# Pointwise mutual information

This is a method discussed in Social Media Analysis 10-802 in Spring 2010.

If X and Y are random variables, the pointwise mutual information between two possible outcomes X=x and Y=y is

${\displaystyle PMI(x,y)=\log {\frac {Pr(X=x,Y=y)}{Pr(X=x)Pr(Y=y)}}.}$

This quantity is zero if x and y are independent, positive if they are positively correlated, and negative if they are negatively correlated.

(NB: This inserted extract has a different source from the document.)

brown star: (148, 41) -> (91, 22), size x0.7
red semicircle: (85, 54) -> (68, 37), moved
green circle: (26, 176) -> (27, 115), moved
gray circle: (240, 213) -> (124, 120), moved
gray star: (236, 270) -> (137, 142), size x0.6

In Turney, ACL 2002 this was used as a way of assessing the semantic orientation of words or phrases. Specifically the semantic orientation of x was defined as

${\displaystyle SO(x)=PMI(x,{\textit {'excellent'}})-PMI(x,{\textit {'poor'}})}$

In more detail, Turney interpreted "X=x and Y=y" as an event where two words x and y occur nearby in the same document, and "X=x" as an event where word x occurs in a document. After some simplification, SO(x) can then be written as

${\displaystyle \log {\frac {{\textit {Hits(x~near~'excellent')}}\cdot {\textit {Hits('poor')}}}{{\textit {Hits(x~near~'poor')}}\cdot {\textit {Hits('excellent')}}}}}$

This means that SO(x) can be computed quickly - with just two queries to a search engine.